Die Waldbauern sind die in erster Linie vom Waldsterben betroffene
Gruppe. Der 66-jährige Walter Flick berichtet aus seiner über
50-jährigen Tätigkeit als Waldbauer – einer von viele, der für
seine Kollegen spricht.

Jahrzehntelang ist Flick im Vorstand der FBG
(Forstbetriebsgemeinschaft) Lieberhausen tätig und kennt daher sowohl
die Probleme der Waldbauern als auch die der Betriebsgemeinschaft.
„Ich bin in den ganzen Jahren mit viel Herzblut dabei,“ erzählt
Flick, „wenn es auch viel Arbeit bedeutete, bin ich immer mit Freude
in meinen Wald gegangen, um alles in einem guten Zustand zu erhalten.
Wichtig war dabei auch die genaue Kennzeichnung der Grenzen in
Übereinstimmung mit dem Kartenmaterial. Die Waldpflege muss so
strukturiert sein, dass sie für einen Generationenwechsel interessant
ist. Ich hatte teilweise Flächen mit Bäumen im Alter von fünf bis
80 Jahren, so dass jede Generation sowohl ernten als auch aufforsten
konnte. So kann auch das Interesse der Kinder erhalten bleiben, denn
der Wald ist so eine wirtschaftliche Grundlage.“

Flächendeckende Schäden

Die Sturm- und Borkenkäferschäden hätten sich bis vor vier Jahren
in überschaubaren Grenzen gehalten, aber seit zwei Jahren seien die
Schäden flächendeckend. Flick hat nahezu 100 Prozent seines
Fichtenwaldes verloren. Anfangs hat er noch etwas Erlös mit den
gefällten Bäumen erreicht, inzwischen geht der Gewinn auf fast Null.

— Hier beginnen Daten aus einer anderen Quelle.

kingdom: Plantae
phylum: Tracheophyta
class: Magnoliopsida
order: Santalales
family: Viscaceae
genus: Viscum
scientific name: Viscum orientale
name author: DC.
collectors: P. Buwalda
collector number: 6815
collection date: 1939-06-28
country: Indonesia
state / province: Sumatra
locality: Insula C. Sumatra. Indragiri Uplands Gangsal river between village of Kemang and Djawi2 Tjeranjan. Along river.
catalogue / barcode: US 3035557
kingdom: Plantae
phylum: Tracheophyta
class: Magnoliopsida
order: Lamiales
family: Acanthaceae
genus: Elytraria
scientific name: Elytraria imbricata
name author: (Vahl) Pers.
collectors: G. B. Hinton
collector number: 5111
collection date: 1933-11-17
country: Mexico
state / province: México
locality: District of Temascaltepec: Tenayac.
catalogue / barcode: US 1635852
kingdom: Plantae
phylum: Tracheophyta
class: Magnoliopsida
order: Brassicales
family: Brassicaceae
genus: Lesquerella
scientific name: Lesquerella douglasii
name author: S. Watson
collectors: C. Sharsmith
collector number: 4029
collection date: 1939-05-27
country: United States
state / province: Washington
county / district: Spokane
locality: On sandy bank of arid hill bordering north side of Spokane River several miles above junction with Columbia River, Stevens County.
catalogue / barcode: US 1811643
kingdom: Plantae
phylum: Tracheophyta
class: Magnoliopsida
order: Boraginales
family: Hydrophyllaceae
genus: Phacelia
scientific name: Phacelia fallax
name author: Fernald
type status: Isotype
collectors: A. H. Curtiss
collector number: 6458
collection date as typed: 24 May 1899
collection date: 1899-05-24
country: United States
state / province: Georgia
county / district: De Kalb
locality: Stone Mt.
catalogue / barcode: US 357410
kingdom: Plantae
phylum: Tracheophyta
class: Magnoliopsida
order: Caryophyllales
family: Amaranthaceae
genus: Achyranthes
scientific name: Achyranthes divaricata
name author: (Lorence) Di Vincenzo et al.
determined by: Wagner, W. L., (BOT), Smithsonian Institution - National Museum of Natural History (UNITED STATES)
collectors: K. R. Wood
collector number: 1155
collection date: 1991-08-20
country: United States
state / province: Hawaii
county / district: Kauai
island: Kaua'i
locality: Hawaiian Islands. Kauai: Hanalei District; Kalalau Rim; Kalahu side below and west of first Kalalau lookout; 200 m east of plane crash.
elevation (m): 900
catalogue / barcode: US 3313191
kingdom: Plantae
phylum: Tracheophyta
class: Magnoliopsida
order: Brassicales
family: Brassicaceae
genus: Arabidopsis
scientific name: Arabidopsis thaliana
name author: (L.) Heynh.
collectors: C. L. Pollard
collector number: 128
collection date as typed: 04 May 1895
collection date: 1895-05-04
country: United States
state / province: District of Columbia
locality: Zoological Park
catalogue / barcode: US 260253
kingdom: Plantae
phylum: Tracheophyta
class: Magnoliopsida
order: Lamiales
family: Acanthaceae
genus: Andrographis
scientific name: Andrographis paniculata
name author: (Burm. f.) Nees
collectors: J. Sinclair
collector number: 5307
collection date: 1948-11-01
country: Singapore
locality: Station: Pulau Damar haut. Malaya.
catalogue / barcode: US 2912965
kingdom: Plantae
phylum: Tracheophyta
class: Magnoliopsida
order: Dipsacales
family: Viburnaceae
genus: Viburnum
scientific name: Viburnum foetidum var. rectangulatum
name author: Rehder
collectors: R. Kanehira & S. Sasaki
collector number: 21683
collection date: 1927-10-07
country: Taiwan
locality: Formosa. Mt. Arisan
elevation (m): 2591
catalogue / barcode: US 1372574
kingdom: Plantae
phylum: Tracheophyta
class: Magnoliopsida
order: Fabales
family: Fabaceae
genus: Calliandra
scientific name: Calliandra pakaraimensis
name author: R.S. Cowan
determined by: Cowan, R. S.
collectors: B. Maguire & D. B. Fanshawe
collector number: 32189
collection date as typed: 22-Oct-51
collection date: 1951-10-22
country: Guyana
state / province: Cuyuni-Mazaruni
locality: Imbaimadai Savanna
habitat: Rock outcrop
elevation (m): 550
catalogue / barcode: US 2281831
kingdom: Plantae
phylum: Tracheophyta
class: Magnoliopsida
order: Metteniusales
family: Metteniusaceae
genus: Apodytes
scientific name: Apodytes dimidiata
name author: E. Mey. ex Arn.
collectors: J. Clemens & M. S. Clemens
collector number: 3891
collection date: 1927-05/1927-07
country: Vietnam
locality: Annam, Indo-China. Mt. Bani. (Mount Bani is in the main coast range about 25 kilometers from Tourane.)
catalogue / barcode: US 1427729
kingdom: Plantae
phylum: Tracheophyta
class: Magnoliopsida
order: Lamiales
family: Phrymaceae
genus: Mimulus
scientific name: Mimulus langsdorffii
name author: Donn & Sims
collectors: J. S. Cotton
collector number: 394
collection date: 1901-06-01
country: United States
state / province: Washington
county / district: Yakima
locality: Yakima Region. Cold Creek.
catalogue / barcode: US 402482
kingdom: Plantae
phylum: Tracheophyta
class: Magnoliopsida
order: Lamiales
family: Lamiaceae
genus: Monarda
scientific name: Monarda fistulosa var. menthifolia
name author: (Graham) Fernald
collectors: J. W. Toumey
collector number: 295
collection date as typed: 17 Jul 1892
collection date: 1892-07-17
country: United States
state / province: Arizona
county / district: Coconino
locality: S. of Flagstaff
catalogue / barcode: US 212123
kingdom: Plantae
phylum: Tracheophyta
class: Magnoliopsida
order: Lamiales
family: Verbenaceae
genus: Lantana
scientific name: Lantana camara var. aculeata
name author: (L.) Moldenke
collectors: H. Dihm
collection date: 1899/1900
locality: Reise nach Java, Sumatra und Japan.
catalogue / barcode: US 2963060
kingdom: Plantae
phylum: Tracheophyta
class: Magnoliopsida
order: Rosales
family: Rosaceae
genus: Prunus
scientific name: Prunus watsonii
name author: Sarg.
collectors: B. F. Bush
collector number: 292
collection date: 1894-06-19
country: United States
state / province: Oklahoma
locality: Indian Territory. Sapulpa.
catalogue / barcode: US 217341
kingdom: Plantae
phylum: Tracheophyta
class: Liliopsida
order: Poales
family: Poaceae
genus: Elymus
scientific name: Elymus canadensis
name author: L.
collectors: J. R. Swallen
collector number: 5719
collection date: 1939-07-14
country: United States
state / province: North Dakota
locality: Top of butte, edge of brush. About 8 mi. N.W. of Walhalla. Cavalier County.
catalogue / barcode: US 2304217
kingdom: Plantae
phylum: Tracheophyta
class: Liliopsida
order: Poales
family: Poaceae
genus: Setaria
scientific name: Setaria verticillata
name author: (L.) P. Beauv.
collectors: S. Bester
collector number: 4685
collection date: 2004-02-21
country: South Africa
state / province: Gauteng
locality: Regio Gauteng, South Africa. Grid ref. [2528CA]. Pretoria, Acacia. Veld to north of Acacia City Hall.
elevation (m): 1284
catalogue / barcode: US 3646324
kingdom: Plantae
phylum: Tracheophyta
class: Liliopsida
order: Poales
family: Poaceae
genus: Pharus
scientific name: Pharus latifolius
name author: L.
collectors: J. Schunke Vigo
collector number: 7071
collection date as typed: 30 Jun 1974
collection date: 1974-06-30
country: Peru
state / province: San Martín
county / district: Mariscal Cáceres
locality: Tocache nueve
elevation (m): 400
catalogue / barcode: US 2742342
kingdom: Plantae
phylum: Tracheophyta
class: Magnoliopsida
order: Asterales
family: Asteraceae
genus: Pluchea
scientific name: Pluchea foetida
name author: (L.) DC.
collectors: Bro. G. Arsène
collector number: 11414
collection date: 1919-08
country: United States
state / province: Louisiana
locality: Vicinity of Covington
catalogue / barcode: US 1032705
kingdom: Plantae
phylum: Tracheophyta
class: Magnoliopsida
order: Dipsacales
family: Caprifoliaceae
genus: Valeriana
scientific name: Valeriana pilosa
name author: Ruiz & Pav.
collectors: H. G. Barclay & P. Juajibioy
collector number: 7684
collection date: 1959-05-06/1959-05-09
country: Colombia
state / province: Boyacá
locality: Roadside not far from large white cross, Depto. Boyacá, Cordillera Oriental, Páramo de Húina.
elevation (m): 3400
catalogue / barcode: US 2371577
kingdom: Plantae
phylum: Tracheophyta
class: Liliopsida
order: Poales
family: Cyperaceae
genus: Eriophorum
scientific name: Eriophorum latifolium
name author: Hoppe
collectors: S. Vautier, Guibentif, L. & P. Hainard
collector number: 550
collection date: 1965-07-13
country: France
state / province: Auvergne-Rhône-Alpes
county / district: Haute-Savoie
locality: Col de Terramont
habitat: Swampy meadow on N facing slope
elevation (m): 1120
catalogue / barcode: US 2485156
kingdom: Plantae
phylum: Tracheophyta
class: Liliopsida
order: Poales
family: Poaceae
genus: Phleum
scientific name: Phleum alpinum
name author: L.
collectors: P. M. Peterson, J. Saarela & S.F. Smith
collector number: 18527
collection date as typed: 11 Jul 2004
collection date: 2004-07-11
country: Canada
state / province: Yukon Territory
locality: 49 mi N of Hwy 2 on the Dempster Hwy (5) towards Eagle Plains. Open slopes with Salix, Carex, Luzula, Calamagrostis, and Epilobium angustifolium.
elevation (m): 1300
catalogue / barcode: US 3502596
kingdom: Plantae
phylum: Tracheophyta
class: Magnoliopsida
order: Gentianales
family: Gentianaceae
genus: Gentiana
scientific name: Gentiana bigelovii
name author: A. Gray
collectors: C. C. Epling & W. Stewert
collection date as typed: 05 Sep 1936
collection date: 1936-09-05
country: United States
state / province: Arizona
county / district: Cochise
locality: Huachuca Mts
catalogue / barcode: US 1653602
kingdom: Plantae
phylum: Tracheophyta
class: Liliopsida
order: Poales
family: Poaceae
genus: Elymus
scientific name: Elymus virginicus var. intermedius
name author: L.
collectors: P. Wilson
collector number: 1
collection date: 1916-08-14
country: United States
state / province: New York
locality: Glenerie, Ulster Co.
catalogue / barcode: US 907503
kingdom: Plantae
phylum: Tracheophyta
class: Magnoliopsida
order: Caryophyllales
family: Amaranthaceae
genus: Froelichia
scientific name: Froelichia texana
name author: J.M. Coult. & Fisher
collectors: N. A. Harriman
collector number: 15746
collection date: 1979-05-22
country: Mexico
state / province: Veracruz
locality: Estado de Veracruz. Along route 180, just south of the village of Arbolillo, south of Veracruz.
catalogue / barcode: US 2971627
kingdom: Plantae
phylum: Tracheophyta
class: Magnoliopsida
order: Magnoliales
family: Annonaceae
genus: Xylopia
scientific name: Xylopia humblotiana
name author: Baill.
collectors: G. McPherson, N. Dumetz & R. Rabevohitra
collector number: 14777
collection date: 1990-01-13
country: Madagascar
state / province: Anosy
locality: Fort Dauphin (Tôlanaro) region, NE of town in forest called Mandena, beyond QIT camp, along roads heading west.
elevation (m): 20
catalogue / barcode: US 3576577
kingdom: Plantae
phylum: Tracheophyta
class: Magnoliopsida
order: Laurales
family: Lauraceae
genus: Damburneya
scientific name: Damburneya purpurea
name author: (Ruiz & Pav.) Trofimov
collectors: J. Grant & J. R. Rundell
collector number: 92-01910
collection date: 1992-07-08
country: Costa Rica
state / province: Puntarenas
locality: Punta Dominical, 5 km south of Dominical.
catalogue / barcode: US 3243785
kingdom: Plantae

Ein „tragisches Beispiel“, so Flick, stellt eine seiner Parzelle
dar, die er vor 30 Jahren in einem sehr schlechten Zustand gekauft
hat.

Kaum Erlös

„Ich habe die Parzelle abgeräumt, neu mit Fichten bepflanzt und
jahrelang Bestandspflege und Durchforstung betrieben. Sie war bis
voriges Jahr in absolut gutem Zustand - dann kam der Borkenkäfer.“
Diese Fläche kann noch nicht einmal kostendeckend geräumt werden und
muss anschließend mit wiederum hohen Kosten aufgeforstet werden.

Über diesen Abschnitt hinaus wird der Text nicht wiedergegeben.